Um dia, por volta do ano 1500, um grupo de pessoas deve ter subido pelas encostas do cume mais elevado da América, o Aconcágua, na atual Argentina. Eram incas e levavam consigo um menino de 7 anos escolhido por sua beleza e seu bom estado de saúde. A comitiva, seguindo por uma trilha escarpada, alcançou os 5.300 metros de altitude. Lá em cima, cercados pelo gelo e por penhascos, os incas supostamente acabaram com a vida do menino com um golpe na sua cabeça.
Três décadas depois desse achado, o menino sacrificado aos deuses incas volta a falar. Uma equipe comandada pelo geneticista Antonio Salas, da Universidade de Santiago de Compostela (Espanha), leu seu DNA e o comparou a uma base de dados de 28.000 genomas. Seus resultados mostram que o menino pertenceu a uma linhagem humana que se formou há 14.300 anos e que já não existe sobre a face da Terra. A pesquisa respalda os últimos estudos genéticos com americanos atuais e esqueletos ancestrais, que sustentam que os humanos pisaram na América pela primeira vez há 15.000 anos, procedentes da Sibéria.

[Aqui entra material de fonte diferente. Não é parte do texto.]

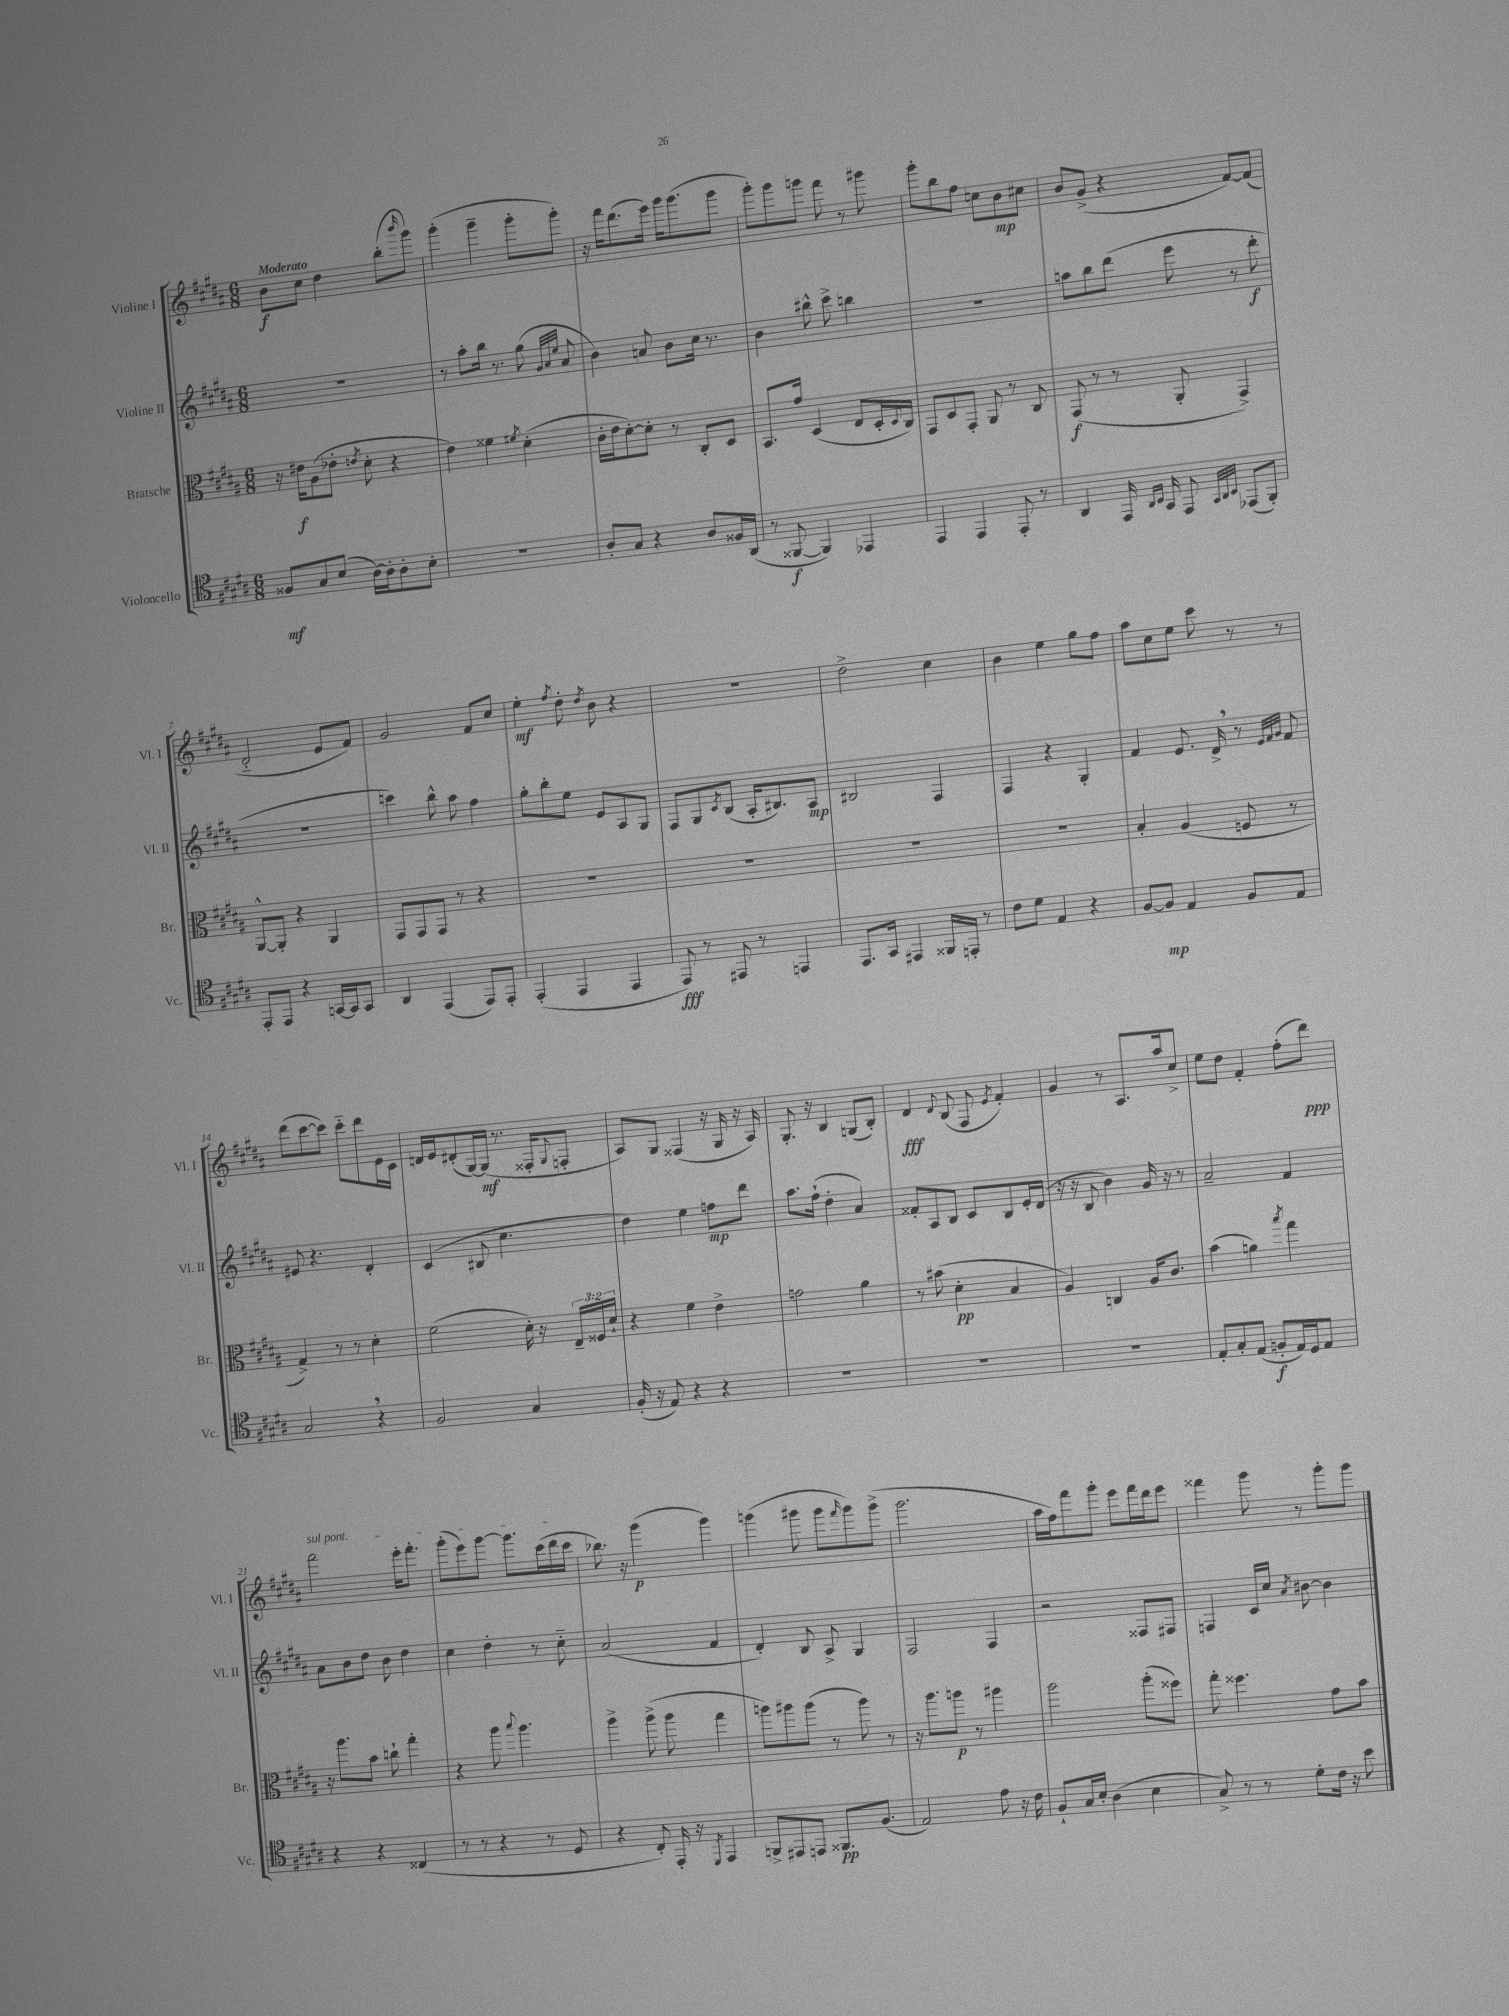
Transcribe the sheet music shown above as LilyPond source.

<<
\new StaffGroup <<
\new Staff = "s0" \with { instrumentName = "Violine I" shortInstrumentName = "Vl. I" } {
    \clef treble \key b \major \numericTimeSignature \time 6/8 \tempo "Moderato"
    b'8\f cis''8 dis''4 b''8-.( \grace { b'''16 } gis'''8) |
    gis'''4-.( gis'''4-- gis'''8-. gis'''8-.) |
    r16 fis'''16 dis'''8.( e'''16) gis'''16 gis'''8.( gis'''8 |
    gis'''8-.) gis'''8 g'''8 fis'''8 r8 gis'''8 |
    gis'''8-. b''8 fis''8 c''8 b'8\mp cis''8 |
    b'8 gis'8->( r4 fis'8~) fis'8( |
    dis'2-_ e'8 fis'8) |
    gis'2 fis'8 cis''8 |
    e''4-.\mf \acciaccatura { fis''8 } dis''8-. \acciaccatura { dis''8 } b'8 r4 |
    R2. |
    dis''2-> cis''4 |
    b'4 e''4 gis''8 fis''8 |
    ais''8 cis''8 e''8 cis'''8 r8 r8 |
    dis'''8( cis'''8~ cis'''8) cis'''8-_ dis'''8 e'16 cis'16 |
    d'16 e'16 dis'8-.( gis16~) gis16\mf( r8. fisis16-. \appoggiatura { gis8 } f8-. |
    ais8) gis8 fisis4( r16 gis16 r16 ais16) |
    gis8.-. r16 b4 g8( b8-.) |
    dis'4\fff \appoggiatura { dis'8 } b8( fis8 \acciaccatura { e'8 } fis'4-.) |
    gis'4 r8 ais8. ais''16 cis''8-> |
    e''8 dis''8 fis'4-. fis''8-.( dis'''8\ppp) |
    \once \override TextSpanner.bound-details.left.text = \markup { \italic "sul pont." } fis'''2\startTextSpan e'''16-. fis'''8.-. |
    gis'''8-.( e'''8) gis'''8~ gis'''8. cis'''16( dis'''16 cis'''16\stopTextSpan |
    bes''8.) r16 gis'''4\p( gis'''4) |
    g'''4( gis'''8 gis'''8 \grace { fis'''16 } gis'''8) gis'''8->( |
    gis'''2. |
    ais''16 fis''16) fis'''8 gis'''8-. e'''8 fis'''16 dis'''16 e'''8 |
    fisis'''4 gis'''8 r8 gis'''8-. gis'''8 \bar "|." |
}
\new Staff = "s1" \with { instrumentName = "Violine II" shortInstrumentName = "Vl. II" } {
    \clef treble \key b \major \numericTimeSignature \time 6/8
    R2. |
    r8 ais''8-. b''16 r8. gis''8( \grace { gis'32 ais'32 e''32 } ais'8 |
    b'4) a'8 b'8 cis''16 r8. |
    b'4 bis''8-^ cis'''8-> b''4 |
    R2. |
    a''8 b''8 dis'''8( e'''8 r8 dis'''8-.\f |
    R2. |
    c'''4) b''8-^ ais''8 fis''4 |
    gis''8-. b''8-. e''8 e'8 ais8 gis8 |
    fis8 gis8 \acciaccatura { cis'8 } b8( ais16-. bis8.) ais8\mp |
    bis2 fis4 |
    fis4 r4 gis4-. |
    fis'4 e'8. dis'16-> \breathe r8 \grace { e'32 fis'32 gis'32 } fis'8 |
    eis'8 r4. dis'4-. |
    cis'4( bis8 cis''4. |
    dis''4) e''4 f''8\mp dis'''8 |
    ais''8. fis''16-!( dis''4-. ais'4) |
    fisis'8-. ais8 b8 cis'8 b8 e'16-. dis'16( |
    r16 r16 b8 b'4) gis'16 r16 r8 |
    ais'2-- fis'4 |
    ais'8 b'8 dis''8 b'8 dis''4 |
    cis''4 dis''4-. r8 cis''8-_ |
    ais'2( fis'4 |
    dis'4-.) b8 ais8-> gis4 |
    fis2 fis4 |
    r2 fisis8 fis8 |
    f4 cis'16 cis''16 \acciaccatura { ais'8 } bis'8~ bis'4 \bar "|." |
}
\new Staff = "s2" \with { instrumentName = "Bratsche" shortInstrumentName = "Br." } {
    \clef alto \key b \major \numericTimeSignature \time 6/8 \override Staff.TupletNumber.text = #tuplet-number::calc-fraction-text
    r16 eis'16\f ais8( ees'8-. \acciaccatura { e'8 } dis'8-. r4 |
    e'4) fisis'4 \acciaccatura { fis'8 } dis'4-.( |
    cis'16-. e'16 dis'8~-.) dis'8-. r8 cis8-. dis8 |
    b,8. gis'16 dis4( e8 dis16-. \appoggiatura { dis8 } cis16) |
    gis,8 dis8 gis,8-. ais,8 r8 cis8 |
    gis,8\f( r8 r8 ais,8-. gis,4->) |
    ais,8~-^ ais,8-. r4 ais,4 |
    gis,8 gis,8 gis,8 r8 r4 |
    R2. |
    R2. |
    R2. |
    R2. |
    b4-. ais4( f8 r8 |
    gis4->) r8 r8 dis'4-. |
    fis'2( dis'16-.) r16 \tuplet 3/2 { e16-- fisis16 dis'16-! } |
    r4 fis'4 e'4-> |
    g'2 ais'4 |
    r8 bis'8( dis'4-.\pp b4 |
    ais4) c4 ais16 cis'8. |
    b'4( a'4) \acciaccatura { b''8 } gis''4 |
    r16 ais''8. b'8 c''8-! gis''4-. |
    r4 ais''8 \appoggiatura { b''8 } ais''4. |
    ais''4-> ais''8->( ais''8 gis''4 |
    a''8) ais''8 ais''8( r8 ais''8) r8 |
    r16 ais''8. a''8\p r8 ais''4 |
    ais''2 ais''8-.( fisis''8) |
    gis''8-. fisis''4. gis'8 b'8 \bar "|." |
}
\new Staff = "s3" \with { instrumentName = "Violoncello" shortInstrumentName = "Vc." } {
    \clef tenor \key b \major \numericTimeSignature \time 6/8
    fisis8\mf gis8 b8( ais16~) ais16-. ais8-. b8-. |
    R2. |
    ais8-. gis8 r4 ais8 fisis16 ais,16( |
    r8 fisis,8~\f fisis,4) ees,4 |
    e,4 e,4 e,8-. r8 |
    ais,4 e,16 \grace { ais,16 b,16 } gis,16 e,8 \grace { gis,32 ais,32 b,32 } ees,8( fis,8-.) |
    e,8-. e,8 r4 g,16~ g,16 g,8 |
    ais,4 e,4( e,8) e,8-. |
    e,4-.( e,4 e,4 |
    e,8\fff) r8 eis,8 r8 e,4 |
    e,8. gis,16 eis,4 fisis,16 e,16-. r8 |
    cis'8 dis'8 e4 r4 |
    fis8~ fis8\mp e4 fis8 e8 |
    gis2 \breathe r4 |
    fis2 gis4 |
    fis16-.( r16 e8) r4 r4 |
    R2. |
    R2. |
    R2. |
    e8-. gis8-. e8( f8-.\f e16) dis16 e8 |
    r4 r4 cisis4( |
    r8 r8 r4 r8 dis8 |
    r4 cis8-.) e,16-. r16 \acciaccatura { dis,8 } e,4 |
    f,8-> eis,8 e,8 fisis,8.\pp fis8.( |
    e2) e'8 r16 cis'16 |
    fis8-! gis16 b16-. ais4( b4 |
    gis8->) r8 r8 dis'8-. cis'16 r16 b'8 \bar "|." |
}
>>
>>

O grupo de Salas não leu o genoma nuclear, o livro de instruções presente no núcleo de cada célula nossa, e sim o DNA residual que existe nas mitocôndrias, as pilhas que dão energia às células. O DNA mitocondrial é herdado exclusivamente da mãe, razão pela qual é muito útil para averiguar se duas pessoas estão aparentadas. “A linhagem desse menino entrou pelo norte da América, evoluiu e desapareceu, o que não é surpreendente, porque a maioria dos incas morreu após seu contato com os europeus, por enfermidades como o sarampo, a gripe, a varíola e a difteria”, diz Salas.
“Toda a variedade genética americana surge da incubação no estreito de Bering [a antiga Beríngia] e entrou em várias ondas. A linhagem-mãe do menino inca data de 18.300 anos atrás, e a da múmia é um ramo”, detalha Salas. É a primeira vez que se lê o genoma mitocondrial inteiro de uma múmia americana, dizem os autores no estudo publicado nesta quinta-feira pela revista Scientific Reports.
Os pesquisadores, entre eles o pediatra Federico Martinón Torre, do Hospital Clínico Universitário de Santiago de Compostela, utilizaram uma pequena amostra do pulmão do menino, colhida tempos atrás. A múmia completa “continua sob a guarda da Universidade Nacional de Cuyo [Argentina], congelada a -20 graus Celsius, mas seu lugar concreto é um segredo”, conta Salas.
O próximo objetivo dos pesquisadores é analisar o genoma inteiro da múmia e, sobretudo, seu microbioma: o DNA dos micro-organismos que viviam no interior da criança e que podem ter sido modificados com a chegada dos europeus e suas doenças.
O menino inca, conhecido na Argentina como a múmia do Aconcágua, foi sacrificado como parte da Capacocha, uma cerimônia inca que consistia em fazer oferendas ao Sol na época das colheitas ou ao soberano do Império em caso de enfermidade. No ritual eram oferecidos objetos, mas também sacrifícios humanos – crianças sãs e belas, destinadas a transmitir sua energia ao Inca.